Sans doute, répondons-nous. Ils ont eu ce qui vaut bien mieux et ce qui est bien plus efficace que le prestige d'une église et que la tromperie des prêtres, la philosophie morale. Ils ont compris que c'est calomnier la vertu que de prétendre qu'elle ne peut subsister qu'en s'appuyant sur la superstition religieuse, sur la terreur d'un enfer imaginaire et l'espérance de récompenses célestes que rien ne garantit. Ils ont ou compris, ou du moins senti instinctivement, ce qu'il y a de faux à baser la vertu sur deux défauts, la crainte et l'intérêt, et qu'en définitive cela ne peut aboutir qu'à dresser le peuple à la superstition, à l'hypocrisie et à la servilité, et non pas à cultiver la vertu véritable dans son sein. Toujours ils se sont refusés à traiter la société comme les charlatans traitent les malades, car sans doute le docteur y gagne, mais le patient paye. D'après eux la moralité ne naît pas au fond de sanctuaires ténébreux, mais dans l'âme humaine, dans laquelle la nature elle-même a déposé les germes du bien. Aussi chargèrent-ils la philosophie du soin de développer ce principe et de s'en servir pour extirper du cœur humain les passions malfaisantes qui causent les bouleversements sociaux, et les maîtres d'école eurent à inculquer les leçons des sages à chaque génération grandissante, et ainsi à continuer de siècle en siècle à instruire la nation dans les voies de la vertu.

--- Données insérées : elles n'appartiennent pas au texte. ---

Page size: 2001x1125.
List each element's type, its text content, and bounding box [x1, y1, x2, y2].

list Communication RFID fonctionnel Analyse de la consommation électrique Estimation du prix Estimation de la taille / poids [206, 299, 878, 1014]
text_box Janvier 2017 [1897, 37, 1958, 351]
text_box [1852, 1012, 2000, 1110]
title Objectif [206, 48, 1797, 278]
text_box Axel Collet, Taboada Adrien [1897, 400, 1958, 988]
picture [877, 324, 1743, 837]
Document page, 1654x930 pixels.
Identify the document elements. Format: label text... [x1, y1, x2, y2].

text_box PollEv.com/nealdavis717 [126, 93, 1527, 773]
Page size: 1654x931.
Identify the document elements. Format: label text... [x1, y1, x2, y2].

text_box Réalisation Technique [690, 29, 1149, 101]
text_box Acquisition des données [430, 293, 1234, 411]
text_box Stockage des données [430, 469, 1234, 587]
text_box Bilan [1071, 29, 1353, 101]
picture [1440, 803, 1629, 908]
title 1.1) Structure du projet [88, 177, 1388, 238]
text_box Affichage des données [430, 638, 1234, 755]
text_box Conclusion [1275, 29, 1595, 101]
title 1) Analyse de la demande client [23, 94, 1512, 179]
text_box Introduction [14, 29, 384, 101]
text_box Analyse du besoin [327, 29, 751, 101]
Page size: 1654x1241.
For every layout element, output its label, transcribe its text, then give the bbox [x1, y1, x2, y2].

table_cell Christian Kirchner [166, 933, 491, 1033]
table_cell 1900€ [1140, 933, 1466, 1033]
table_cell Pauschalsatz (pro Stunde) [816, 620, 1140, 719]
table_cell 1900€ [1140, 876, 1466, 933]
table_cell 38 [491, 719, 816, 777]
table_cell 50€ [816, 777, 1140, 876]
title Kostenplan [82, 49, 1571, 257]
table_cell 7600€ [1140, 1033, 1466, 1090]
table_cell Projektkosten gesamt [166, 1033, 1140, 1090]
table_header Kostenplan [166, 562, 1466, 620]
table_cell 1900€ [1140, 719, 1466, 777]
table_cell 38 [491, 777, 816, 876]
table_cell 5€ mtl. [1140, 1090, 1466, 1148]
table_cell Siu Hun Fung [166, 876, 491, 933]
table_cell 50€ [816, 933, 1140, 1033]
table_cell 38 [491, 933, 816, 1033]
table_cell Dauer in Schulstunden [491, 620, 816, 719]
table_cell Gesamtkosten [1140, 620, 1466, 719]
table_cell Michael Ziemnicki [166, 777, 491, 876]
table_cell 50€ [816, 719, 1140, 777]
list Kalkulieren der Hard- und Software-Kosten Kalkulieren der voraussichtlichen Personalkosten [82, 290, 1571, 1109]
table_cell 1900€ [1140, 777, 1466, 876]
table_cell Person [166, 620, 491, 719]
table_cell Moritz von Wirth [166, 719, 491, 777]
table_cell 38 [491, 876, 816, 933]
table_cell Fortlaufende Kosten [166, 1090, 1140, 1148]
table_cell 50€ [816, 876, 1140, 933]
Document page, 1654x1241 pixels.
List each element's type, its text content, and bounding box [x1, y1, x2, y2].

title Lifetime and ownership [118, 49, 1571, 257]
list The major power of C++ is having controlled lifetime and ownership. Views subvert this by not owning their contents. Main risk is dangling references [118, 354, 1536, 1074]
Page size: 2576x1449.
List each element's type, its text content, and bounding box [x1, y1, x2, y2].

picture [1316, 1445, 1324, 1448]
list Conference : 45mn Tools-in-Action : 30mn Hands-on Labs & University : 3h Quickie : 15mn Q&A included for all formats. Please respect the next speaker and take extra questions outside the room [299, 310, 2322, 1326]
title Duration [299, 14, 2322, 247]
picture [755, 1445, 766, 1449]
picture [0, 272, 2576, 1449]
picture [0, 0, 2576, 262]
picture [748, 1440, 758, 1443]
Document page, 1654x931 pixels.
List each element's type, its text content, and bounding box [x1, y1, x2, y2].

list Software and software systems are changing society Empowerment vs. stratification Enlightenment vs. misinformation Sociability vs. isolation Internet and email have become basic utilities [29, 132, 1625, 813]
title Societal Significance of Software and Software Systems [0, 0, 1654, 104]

Comme le lecteur le sait, Confucius et Mencius sont les princes de cette philosophie. On a vu à la page 716 qu'ils ont assis la vertu sur ce qui se trouve naturellement dans le cœur humain, et nous avons signalé à la page 406 le fait qu'ils n'ont jamais parlé d'un lieu de récompense ou de châtiment dans un autre monde. Ils n'ont donc pas édifié leurs leçons, comme les moralistes religieux de la plupart des autres peuples, sur la terreur inspirée par la vengeance divine ou sur l'espérance des joies célestes. Ils ont cru possible de persuader à leurs concitoyens cette vérité, que la vertu, par elle-même, rend heureux dans ce monde celui qui la pratique pour elle-même, et que le vice apporte nécessairement le remords, donc le malheur. Le culte des ancêtres, a-t-on vu aussi, a été le principal soutien de l'édifice de morale et de vertu qu'ils érigeaient. Quant aux doctrines préconisées par la philosophie, ce fut la tâche des pères de famille, et surtout des instituteurs, de les répandre comme une féconde semence, qui pût prendre racine dans l'âme de la nation. Cette tâche n'a jamais été négligée. Les instituteurs, armés des ouvrages de Confucius et de Mencius, n'ont jamais cessé de donner à la jeunesse les leçons de la sagesse antique. L'enseignement a toujours été en Chine l'objet d'une sollicitude soutenue, moins encore de la part du gouvernement que de celle du peuple lui-même.